## What needs to be done
Only the lines from the line holding "Within the postcolonial" through the final line of the entries below are to be returned, exactly as they stand.

(Available records begins)

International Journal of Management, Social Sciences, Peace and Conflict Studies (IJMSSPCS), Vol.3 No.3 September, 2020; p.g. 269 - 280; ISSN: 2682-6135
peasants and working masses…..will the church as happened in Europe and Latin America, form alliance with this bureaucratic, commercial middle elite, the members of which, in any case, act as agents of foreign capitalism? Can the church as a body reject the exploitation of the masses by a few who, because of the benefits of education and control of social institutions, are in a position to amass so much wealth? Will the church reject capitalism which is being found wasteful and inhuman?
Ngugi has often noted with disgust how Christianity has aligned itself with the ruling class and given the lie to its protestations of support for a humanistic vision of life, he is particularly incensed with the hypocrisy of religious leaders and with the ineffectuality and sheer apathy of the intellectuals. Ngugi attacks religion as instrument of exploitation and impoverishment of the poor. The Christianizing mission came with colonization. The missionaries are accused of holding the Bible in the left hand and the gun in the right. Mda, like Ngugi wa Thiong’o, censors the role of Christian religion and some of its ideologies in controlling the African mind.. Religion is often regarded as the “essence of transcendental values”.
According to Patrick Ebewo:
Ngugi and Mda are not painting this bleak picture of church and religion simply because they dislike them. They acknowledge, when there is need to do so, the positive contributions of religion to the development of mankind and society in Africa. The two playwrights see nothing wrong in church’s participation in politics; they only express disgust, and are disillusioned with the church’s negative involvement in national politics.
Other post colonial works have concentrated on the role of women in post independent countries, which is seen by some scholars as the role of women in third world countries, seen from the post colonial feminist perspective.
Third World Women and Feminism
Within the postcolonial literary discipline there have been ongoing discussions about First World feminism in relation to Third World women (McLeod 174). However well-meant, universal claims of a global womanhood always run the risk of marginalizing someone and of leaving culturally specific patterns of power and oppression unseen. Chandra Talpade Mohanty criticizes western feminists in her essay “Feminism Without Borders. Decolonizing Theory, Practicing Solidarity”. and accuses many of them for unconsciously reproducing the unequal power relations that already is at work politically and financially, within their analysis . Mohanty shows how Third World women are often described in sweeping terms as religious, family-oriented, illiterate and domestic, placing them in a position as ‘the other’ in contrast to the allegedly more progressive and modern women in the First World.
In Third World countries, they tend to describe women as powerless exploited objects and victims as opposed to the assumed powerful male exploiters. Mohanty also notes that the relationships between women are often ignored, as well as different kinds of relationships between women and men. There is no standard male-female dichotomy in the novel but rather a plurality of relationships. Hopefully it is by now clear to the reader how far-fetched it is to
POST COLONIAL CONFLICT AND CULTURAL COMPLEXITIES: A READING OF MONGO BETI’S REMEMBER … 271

(Available records ends)

## Solution for this exercise
Within the postcolonial literary discipline there have been ongoing discussions about First World feminism in relation to Third World women (McLeod 174). However well-meant, universal claims of a global womanhood always run the risk of marginalizing someone and of leaving culturally specific patterns of power and oppression unseen. Chandra Talpade Mohanty criticizes western feminists in her essay “Feminism Without Borders. Decolonizing Theory, Practicing Solidarity”. and accuses many of them for unconsciously reproducing the unequal power relations that already is at work politically and financially, within their analysis . Mohanty shows how Third World women are often described in sweeping terms as religious, family-oriented, illiterate and domestic, placing them in a position as ‘the other’ in contrast to the allegedly more progressive and modern women in the First World.
In Third World countries, they tend to describe women as powerless exploited objects and victims as opposed to the assumed powerful male exploiters. Mohanty also notes that the relationships between women are often ignored, as well as different kinds of relationships between women and men. There is no standard male-female dichotomy in the novel but rather a plurality of relationships. Hopefully it is by now clear to the reader how far-fetched it is to
POST COLONIAL CONFLICT AND CULTURAL COMPLEXITIES: A READING OF MONGO BETI’S REMEMBER … 271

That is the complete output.